C++ Undefined behaviour with unions

Question

Was just reading about some anonymous structures and how it is isn\'t standard and some general use case for it is undefined behaviour...

This is the basic case:

Answer 1

I did not get why you have used float v[2];

The simple union for a point structure can be defined as:

union{

struct {

    float a;
    float b;
};

} Point;

You can access the values in unioin as:

Point.a = 10.5; 

point.b = 12.2; //example

Answer 2

The standard says that reading from any element in a union other than the last one written is undefined behavior. In theory, the compiler could generate code which somehow kept track of the reads and writes, and triggered a signal if you violated the rule (even if the two are the same type). A compiler could also use the fact for some sort of optimization: if you write to a (or x), it can assume that you do not read b (or v[0]) when optimizing.

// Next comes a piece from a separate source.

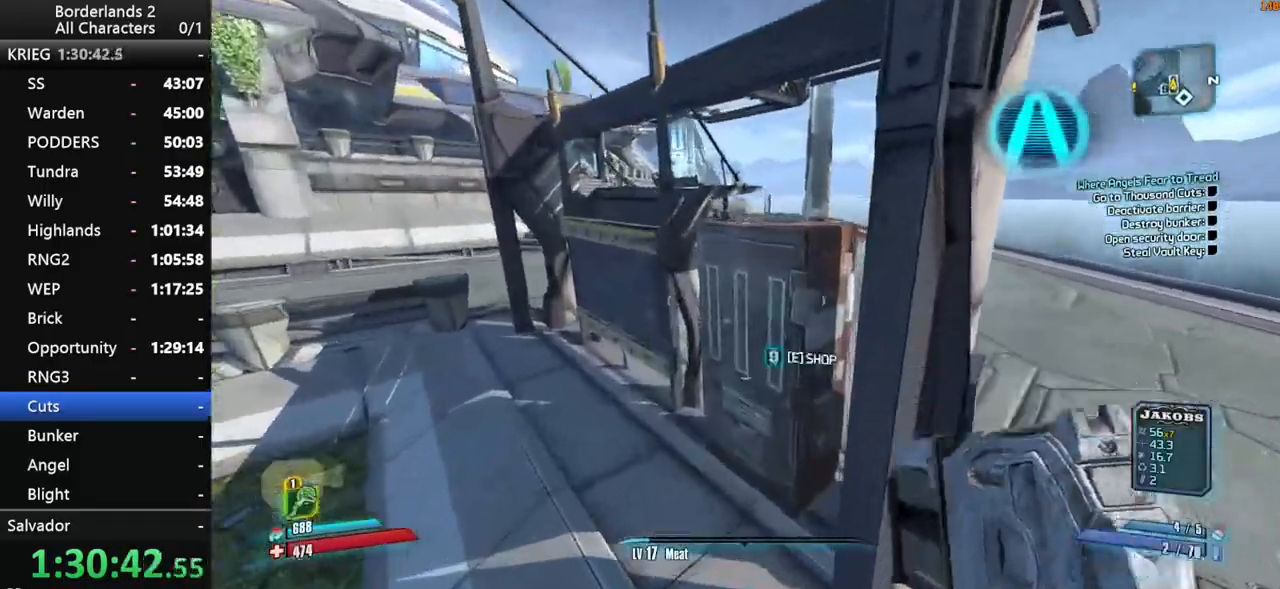
{"keys": [], "mouse": [], "mouse_move": "still", "events": [[34, "e", "down"], [84, "e", "up"]]}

In practice, every compiler I know supports this, if the union is clearly visible, and there are cases in many (most?, all?) where even legal use will fail if the union is not visible (e.g.:

union  U { int i; float f; };

int f( int* pi, int* pf ) { int r = *pi; *pf = 3.14159; return r; }

//  ...
U u;
u.i = 1;
std::cout << f( &u.i, &u.f );

I've actually seen this fail with g++, although according to the standard, it is perfectly legal.)

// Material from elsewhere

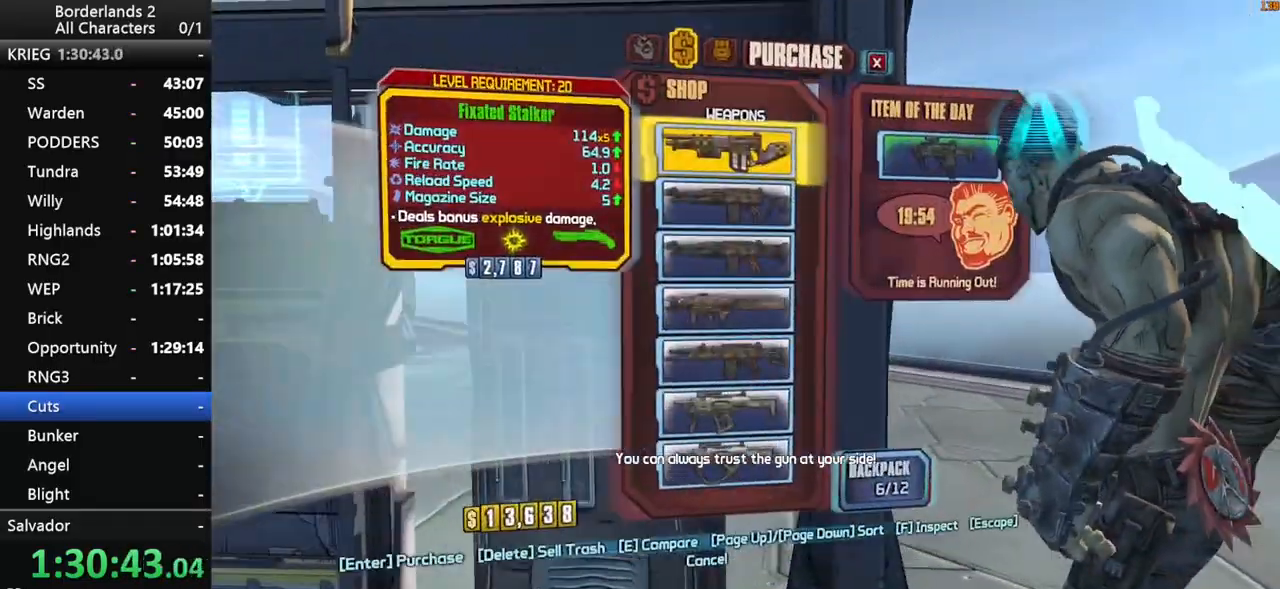
{"keys": [], "mouse": [], "mouse_move": "still", "events": [[284, "escape", "down"], [334, "escape", "up"]]}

Also, even if the compiler supports writing to Point::x and reading from Point::v[0], there's no guarantee that Point::y and Point::v[1] even have the same physical address.

Answer 3

The standard requires that in a union "[e]ach data member is allocated as if it were the sole member of a struct." (9.5)

It also requires that struct { float x, y; } and float v[2] must have the same internal representation (9.2) and thus you could safely reinterpret cast one as the other

Taken together these two rules guarantee that the union you describe will function provided that it is genuinely written to memory. However, because the standard only requires that the last data member written be valid it's theoretically possible to have an implementation that fails if the union is only used as a local variable. I'd be amazed if that ever actually happens, however.